We will reinforce the bays with three configurations, arranged in sequence 3, 2, 1, 2, 3, creating a space capable of accommodating a spherical cap. Mass-produced prefabricated and dry-joint construction systems will be used, safeguarding the environmental impact of the construction process.
The pillars will be reinforced with steel using IPN profiles placed in a cross pattern.
Some are extended to the roof, while others are extended to the next pillar, giving rise to the lower rib of a steel truss network.
Two rings, one at the bottom and one at the top, are placed to compensate for the bracing of the building when demolishing part of the interior structure.
In 54 concentric brackets welded to these rings, we introduce an extractor hood with a structure of aluminium tubes arranged like the ribs of the NERVI domes, which is transformed in its lantern into a chimney with a variable shaft, made up of
a surface ruled by the same aluminium tubes.
From each node an infrastructure will be deployed based on hoses made from the biopolymers manufactured and which we will use to pump water from the river, heat it by exposure to the sun until it boils and expel it to the turbines at the crown of the chimneys.
The pipes of the dome will be joined by means of two clamps, and threaded spheres will be used in the chimney, which will also support the EFTE enclosure that will make up the envelope of this chimney.

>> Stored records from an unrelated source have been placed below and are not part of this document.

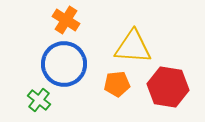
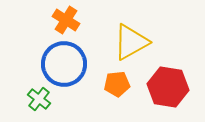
yellow triangle: moved 2 px left, 5 px up; rotated 33 degrees counterclockwise
green cross: moved 1 px up
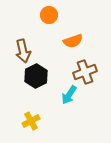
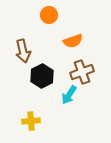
brown cross: moved 3 px left
black hexagon: moved 6 px right
yellow cross: rotated 24 degrees clockwise
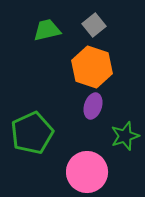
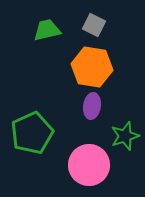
gray square: rotated 25 degrees counterclockwise
orange hexagon: rotated 9 degrees counterclockwise
purple ellipse: moved 1 px left; rotated 10 degrees counterclockwise
pink circle: moved 2 px right, 7 px up
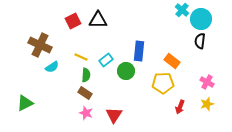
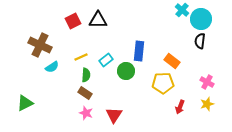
yellow line: rotated 48 degrees counterclockwise
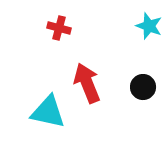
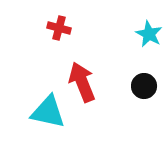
cyan star: moved 8 px down; rotated 8 degrees clockwise
red arrow: moved 5 px left, 1 px up
black circle: moved 1 px right, 1 px up
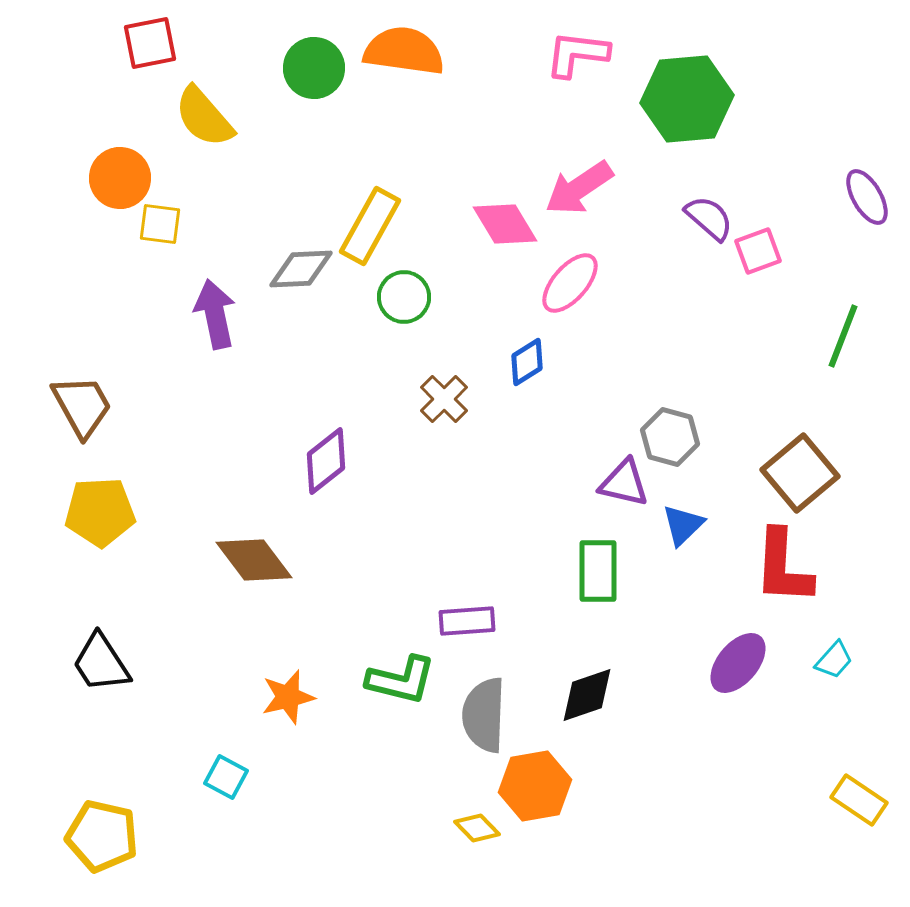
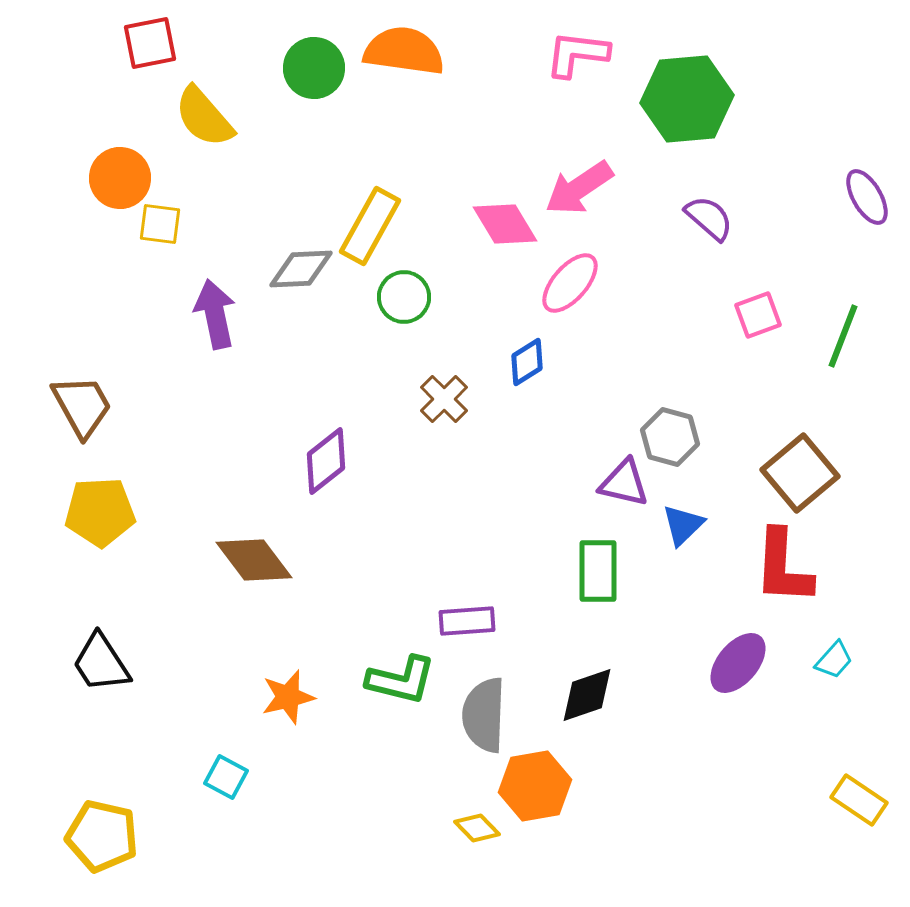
pink square at (758, 251): moved 64 px down
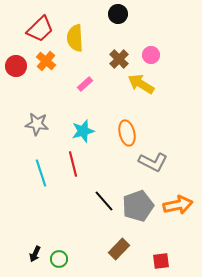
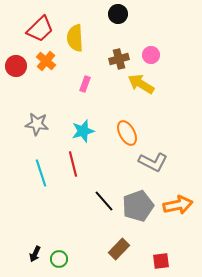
brown cross: rotated 30 degrees clockwise
pink rectangle: rotated 28 degrees counterclockwise
orange ellipse: rotated 15 degrees counterclockwise
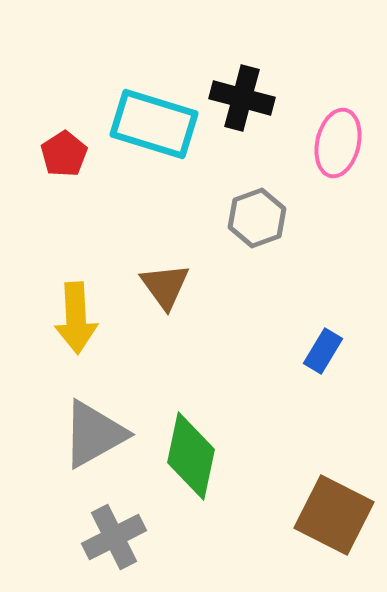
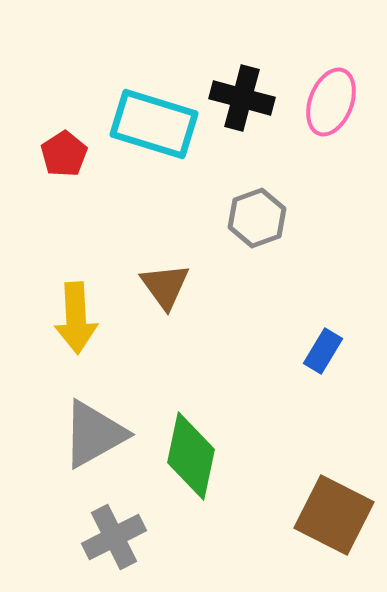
pink ellipse: moved 7 px left, 41 px up; rotated 8 degrees clockwise
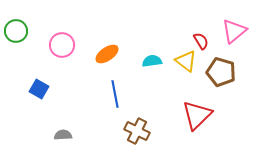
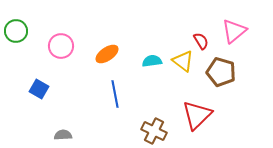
pink circle: moved 1 px left, 1 px down
yellow triangle: moved 3 px left
brown cross: moved 17 px right
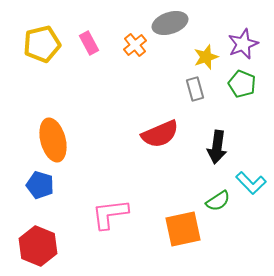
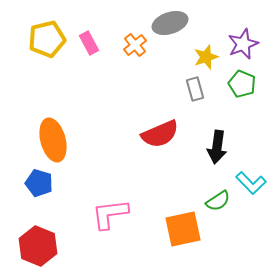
yellow pentagon: moved 5 px right, 5 px up
blue pentagon: moved 1 px left, 2 px up
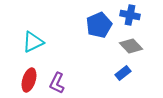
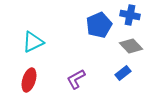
purple L-shape: moved 19 px right, 4 px up; rotated 35 degrees clockwise
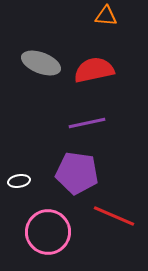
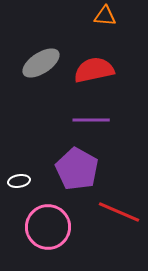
orange triangle: moved 1 px left
gray ellipse: rotated 54 degrees counterclockwise
purple line: moved 4 px right, 3 px up; rotated 12 degrees clockwise
purple pentagon: moved 4 px up; rotated 21 degrees clockwise
red line: moved 5 px right, 4 px up
pink circle: moved 5 px up
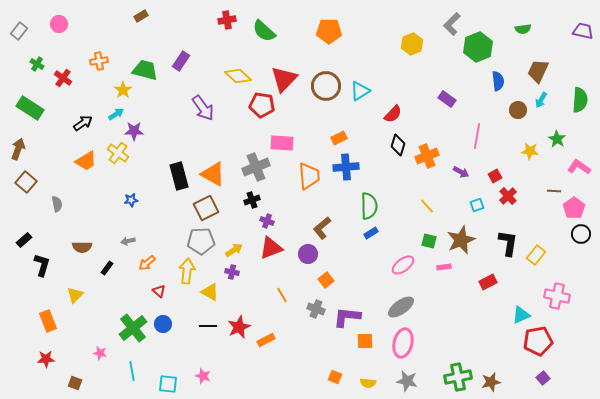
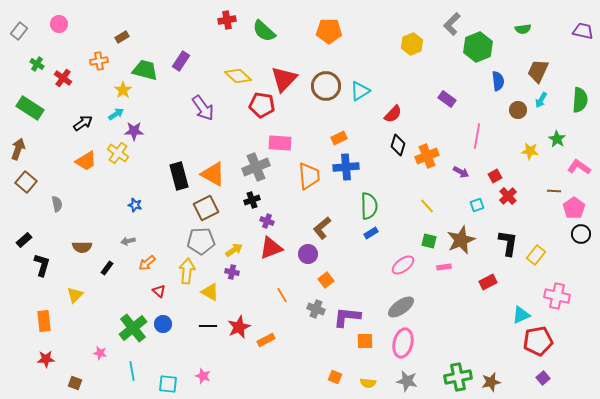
brown rectangle at (141, 16): moved 19 px left, 21 px down
pink rectangle at (282, 143): moved 2 px left
blue star at (131, 200): moved 4 px right, 5 px down; rotated 24 degrees clockwise
orange rectangle at (48, 321): moved 4 px left; rotated 15 degrees clockwise
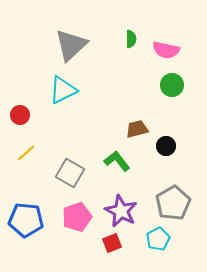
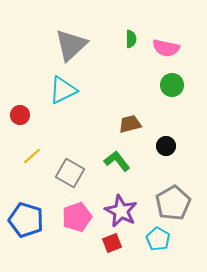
pink semicircle: moved 2 px up
brown trapezoid: moved 7 px left, 5 px up
yellow line: moved 6 px right, 3 px down
blue pentagon: rotated 12 degrees clockwise
cyan pentagon: rotated 15 degrees counterclockwise
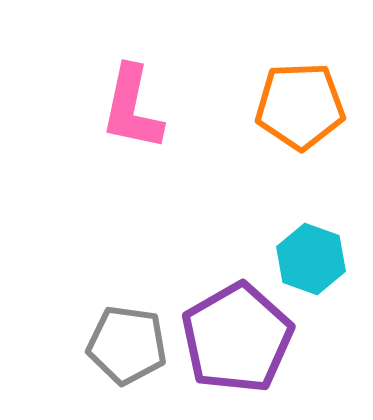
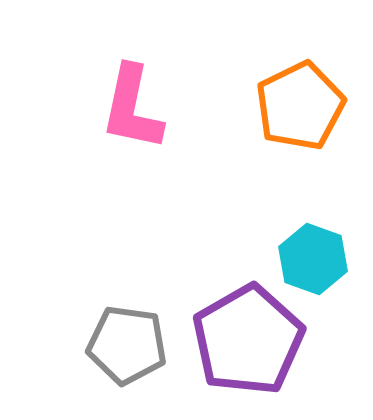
orange pentagon: rotated 24 degrees counterclockwise
cyan hexagon: moved 2 px right
purple pentagon: moved 11 px right, 2 px down
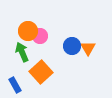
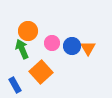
pink circle: moved 12 px right, 7 px down
green arrow: moved 3 px up
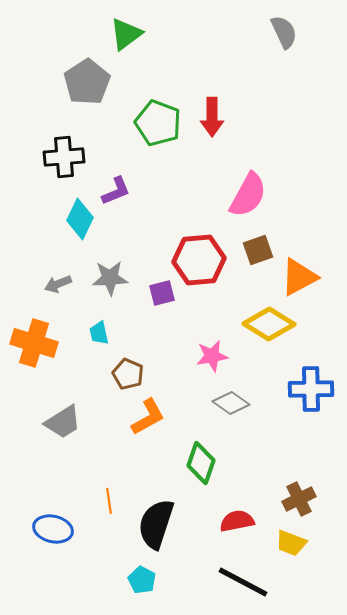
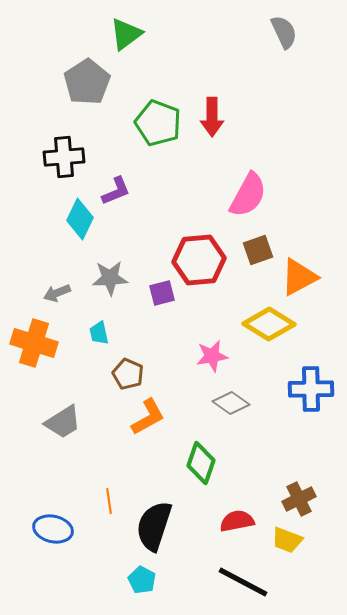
gray arrow: moved 1 px left, 9 px down
black semicircle: moved 2 px left, 2 px down
yellow trapezoid: moved 4 px left, 3 px up
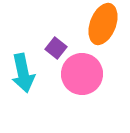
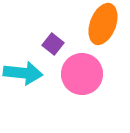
purple square: moved 3 px left, 4 px up
cyan arrow: rotated 72 degrees counterclockwise
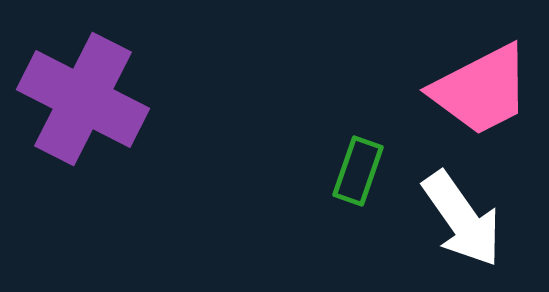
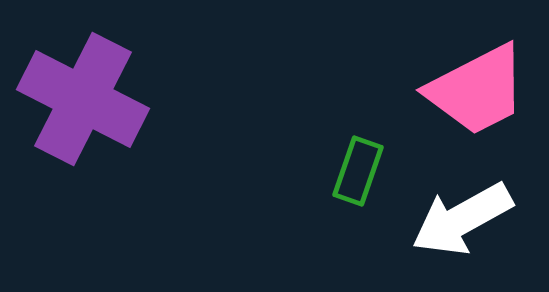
pink trapezoid: moved 4 px left
white arrow: rotated 96 degrees clockwise
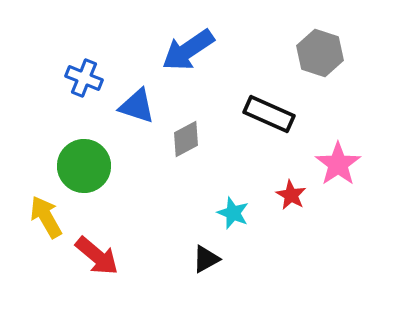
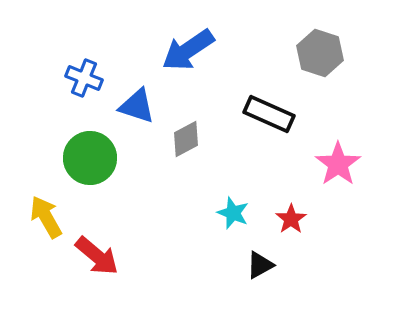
green circle: moved 6 px right, 8 px up
red star: moved 24 px down; rotated 8 degrees clockwise
black triangle: moved 54 px right, 6 px down
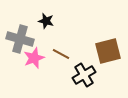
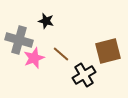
gray cross: moved 1 px left, 1 px down
brown line: rotated 12 degrees clockwise
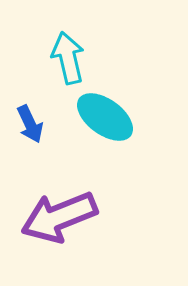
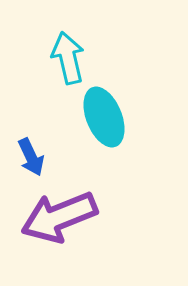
cyan ellipse: moved 1 px left; rotated 32 degrees clockwise
blue arrow: moved 1 px right, 33 px down
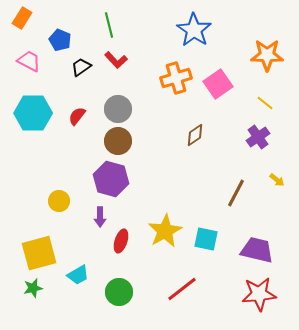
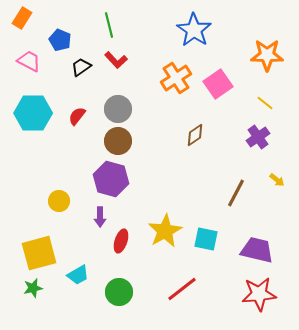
orange cross: rotated 16 degrees counterclockwise
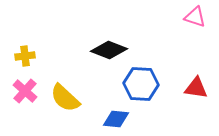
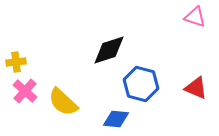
black diamond: rotated 39 degrees counterclockwise
yellow cross: moved 9 px left, 6 px down
blue hexagon: rotated 12 degrees clockwise
red triangle: rotated 15 degrees clockwise
yellow semicircle: moved 2 px left, 4 px down
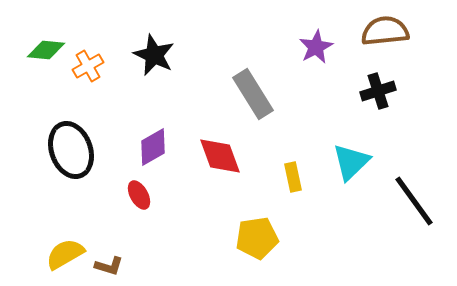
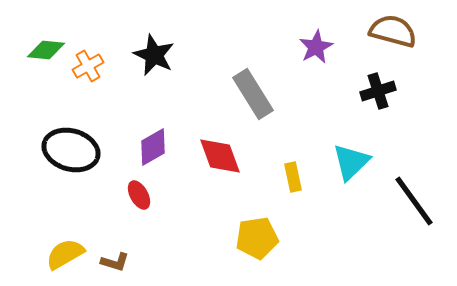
brown semicircle: moved 8 px right; rotated 21 degrees clockwise
black ellipse: rotated 54 degrees counterclockwise
brown L-shape: moved 6 px right, 4 px up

Soft membranes of the same biopolymer will be suspended between the hoses.
Each building produces a different type of biopolymer, due to the processing of its waste. Therefore, their interiors will have different materiality depending on the origin of the food, animals from the sea, animals from the land and vegetables.
These membranes increase, on the one hand, the acoustic absorption surface to reduce the noise inside the market, and on the other hand, they increase the light reflectance, to intensify the natural lighting inside the building.
Each module will have a chimney and different crowns, adapting to the air currents generated by the height of the adjoining buildings, the slaughterhouse, the square, the river and the m-30.
On the one hand, to guarantee the extraction of odours from inside the market, and on the other, to house a bio-climatic system to guarantee the comfort of the building and generate energy.
This crown is made up of a network of turbines that convert mechanical energy into electrical energy, turbines that are activated by the pressure of water vapour, a water vapour that comes from a stream of water evaporated by exposure to the sun, thanks to an efte envelope that allows radiation to pass through, but not the cold, a stream of water that has run through the entire network of hoses from its base, filled in by a large pipe filled by pumping water from the Manzanares river.
These pumps will be powered by energy produced on the semi-flat roof, which will have a network of solar collectors.
During the summer, a Canadian shaft cools the hot air from the street due to the thermal inertia of the ground and brings it into the building. The kinetic suction generated by the geometry of the chimney will absorb the hot air, the fumes from the stalls and the bad smells, activating the air circulation of the building.
In addition, the thermal inertia transmitted by the water to the hoses will regulate the interior temperature.
During the winter, the Canadian well and the water pipe will reverse the hot/cold system, and in addition, the thermal inertia of the photovoltaic roof will provide heat and prevent losses.